In this modern age of instant market access, high-frequency trading and real-time news, there really is nothing new under the sun.
The stock market still goes up and goes down, investors still make and lose money, and the basic market dynamics between a buyer and a seller remain the same. Many market lessons taught a century ago still ring true today.
One of the most influential and successful stock market speculators of all time is the legendary Jesse Livermore. Many lessons can be learned from both his successes and failures, which were epic in scale. He made and lost several fortunes over his career, and his life ended tragically.
Livermore was keenly aware of his own shortcomings. Although this knowledge wasn't enough to save him, the wisdom he shared with the world is as much worth heeding today as it has ever been. Let's take a closer look at the man once called the "Speculator King" and one of his powerful investing strategies.
Fortunes Won, Fortunes Lost
Jesse Livermore's dad wanted him to be a farmer, but this born investor knew from a very early age that his calling was the stock market. After he left home at 14, his mathematical ability and love for the market landed him a job as a quotation changer at a stockbroker's office in Boston. He started dabbling in the market by risking his salary in the off-exchange stock-trading parlors known as bucket shops. Think of modern-day off-track betting facilities -- but stock prices, rather than horses, are used as betting tools. His math-oriented brain quickly began to discern repeating patterns in the stock prices.

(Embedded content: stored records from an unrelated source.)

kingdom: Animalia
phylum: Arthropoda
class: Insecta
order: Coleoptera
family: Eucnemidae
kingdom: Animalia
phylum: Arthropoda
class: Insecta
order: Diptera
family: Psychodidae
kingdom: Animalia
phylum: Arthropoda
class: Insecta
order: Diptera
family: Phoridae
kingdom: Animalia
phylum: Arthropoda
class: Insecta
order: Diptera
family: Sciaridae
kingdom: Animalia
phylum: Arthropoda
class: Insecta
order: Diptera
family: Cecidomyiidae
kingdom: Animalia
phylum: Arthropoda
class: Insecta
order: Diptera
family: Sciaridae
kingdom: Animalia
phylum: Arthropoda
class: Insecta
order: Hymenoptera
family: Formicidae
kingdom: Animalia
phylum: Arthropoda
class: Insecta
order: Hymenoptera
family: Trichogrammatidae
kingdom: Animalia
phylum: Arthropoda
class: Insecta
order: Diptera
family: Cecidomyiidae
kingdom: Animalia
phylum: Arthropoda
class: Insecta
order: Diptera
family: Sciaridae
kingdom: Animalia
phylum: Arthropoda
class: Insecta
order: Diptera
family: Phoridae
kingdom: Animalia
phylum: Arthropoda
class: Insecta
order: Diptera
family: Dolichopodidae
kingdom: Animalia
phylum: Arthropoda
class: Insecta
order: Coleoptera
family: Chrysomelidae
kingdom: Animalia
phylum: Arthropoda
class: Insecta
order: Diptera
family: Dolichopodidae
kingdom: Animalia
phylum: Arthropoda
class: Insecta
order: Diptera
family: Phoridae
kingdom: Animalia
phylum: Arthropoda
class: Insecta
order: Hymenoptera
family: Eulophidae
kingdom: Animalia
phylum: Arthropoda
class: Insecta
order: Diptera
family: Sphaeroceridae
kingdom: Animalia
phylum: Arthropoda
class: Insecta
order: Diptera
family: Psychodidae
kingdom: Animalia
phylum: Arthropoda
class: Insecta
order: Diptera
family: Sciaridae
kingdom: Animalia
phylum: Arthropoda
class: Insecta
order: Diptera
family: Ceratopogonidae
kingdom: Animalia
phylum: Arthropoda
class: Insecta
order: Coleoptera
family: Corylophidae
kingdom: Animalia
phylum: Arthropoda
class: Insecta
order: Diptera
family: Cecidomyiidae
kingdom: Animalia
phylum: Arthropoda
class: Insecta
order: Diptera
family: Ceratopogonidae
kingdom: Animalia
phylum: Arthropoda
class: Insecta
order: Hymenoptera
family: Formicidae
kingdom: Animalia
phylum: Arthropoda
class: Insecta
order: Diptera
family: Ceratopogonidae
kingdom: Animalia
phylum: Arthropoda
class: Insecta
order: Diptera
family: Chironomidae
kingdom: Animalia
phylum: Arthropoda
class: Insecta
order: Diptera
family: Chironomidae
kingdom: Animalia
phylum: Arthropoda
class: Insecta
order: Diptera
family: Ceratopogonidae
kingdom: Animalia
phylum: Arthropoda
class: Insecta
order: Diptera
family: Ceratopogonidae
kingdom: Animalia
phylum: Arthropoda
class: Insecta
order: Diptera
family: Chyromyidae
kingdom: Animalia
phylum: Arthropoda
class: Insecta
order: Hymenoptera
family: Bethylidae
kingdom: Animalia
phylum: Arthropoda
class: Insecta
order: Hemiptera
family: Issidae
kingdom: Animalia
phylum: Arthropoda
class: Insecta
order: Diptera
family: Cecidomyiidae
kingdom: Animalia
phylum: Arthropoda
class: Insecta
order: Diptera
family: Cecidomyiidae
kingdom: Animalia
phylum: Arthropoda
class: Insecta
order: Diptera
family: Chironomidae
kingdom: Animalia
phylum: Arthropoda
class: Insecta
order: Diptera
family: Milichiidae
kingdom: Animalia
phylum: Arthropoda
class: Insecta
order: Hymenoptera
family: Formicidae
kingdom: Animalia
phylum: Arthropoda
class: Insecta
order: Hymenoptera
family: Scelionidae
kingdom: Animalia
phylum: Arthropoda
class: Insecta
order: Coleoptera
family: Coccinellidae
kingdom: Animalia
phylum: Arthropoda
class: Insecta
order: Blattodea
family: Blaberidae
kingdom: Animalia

|Jesse Livermore is one of the most influential and successful stock market speculators of all time.|
By the time Livermore was 21, this skill had earned him enough money to move to New York City, where this young financial wizard turned his full attention to the legitimate markets. Quickly building a reputation as a master stock trader, he earned around $3 million shorting stocks during the 1907 crash.
Despite his success, he was forced to declare bankruptcy after losing 90% of the $3 million he made during the 1907 crash. This was mostly due to a single trade in cotton in which he broke his personal investing rules by continuing to buy the commodity as it was dropping in price.
Starting again with a greatly diminished portfolio, he was able to ride the World War I-driven bull market to another large trading stake. His legendary status was cemented when he successfully shorted stocks during the great crash of 1929, earning over $100 million.
Although he had great success, he also had his demons. Being married three times -- the third to a woman whose previous four husbands had committed suicide -- clearly shows a personal life in serious disarray.
Finally, in 1940, a lifelong battle with depression ended in his suicide in a coatroom at a New York hotel. Despite claiming to be completely broke, this investment wizard is said to have left $5 million in cash and trusts at his death. Much more important than his money, however, is the timeless wisdom Livermore left for all investors.
The Most Important Rule
Today, 73 years after his death, investors still follow the investing wisdom he left for the ages in his book "How to Trade in Stocks," as well as in "Reminiscences of a Stock Operator," a fictionalized account of his life. I strongly recommend these books to anyone interested in the building blocks of investing.
The primary lesson I learned from Livermore's writings is simple yet profound. He taught to look for obvious trends in price, set a price level on the chart (which he called pivot points), then buy or sell the stock depending on how price acted once it hits the pivot point.
Pivot points are the same thing as the support and resistance levels that I talk about in my articles. In fact, Livermore's idea on how to trade pivot points has had a profound influence on the way I approach the market. It is the basic idea behind my Channel System for entering trades and longer-term investments. This tactic, although perhaps older than Livermore himself, still continues to be a steady source of profits for many traders.
Here's how it works: Imagine a stock's pivot point to be at $25. Once price hits $25 on the way up, you wait for price to break through the line for a certain number of ticks. You could wait for price to hit $25.50 then enter your position long. On the other hand, if price hits the $25 pivot or resistance point and starts falling, you would enter short at $24.50 in the anticipation that the down move will continue.
Livermore likely would have seen a pivot point in the double bottom formed in March and April. He would have entered on the bounce off this level, potentially doubling his money. The current pivot point/support level is at $2.80. Livermore would probably wait for the bounce to be confirmed at $3 prior to entering the trade.
Risks to Consider: Just because you are using the same pivot points that you believe Jesse Livermore would have used is in no way a guarantee of profits. Remember, prices can do anything, regardless of pivot points. Money management rules are the key to making the system work. Livermore was a huge proponent of letting winners run and cutting losses. If prices move against your position after you enter a trade based on a pivot point, close the position after the support or resistance at the original pivot point fails. You can always re-enter the trade later.
Action to Take --> Make it a point to read Livermore's books and try to incorporate his ideas into your investment philosophy. I elaborated on just one of his trading tactics -- his books delve into many more. There are many life lessons, positive and negative alike, to learn from his experience. Livermore said that every time he failed, it was because he broke his own rules. Take this wisdom to heart.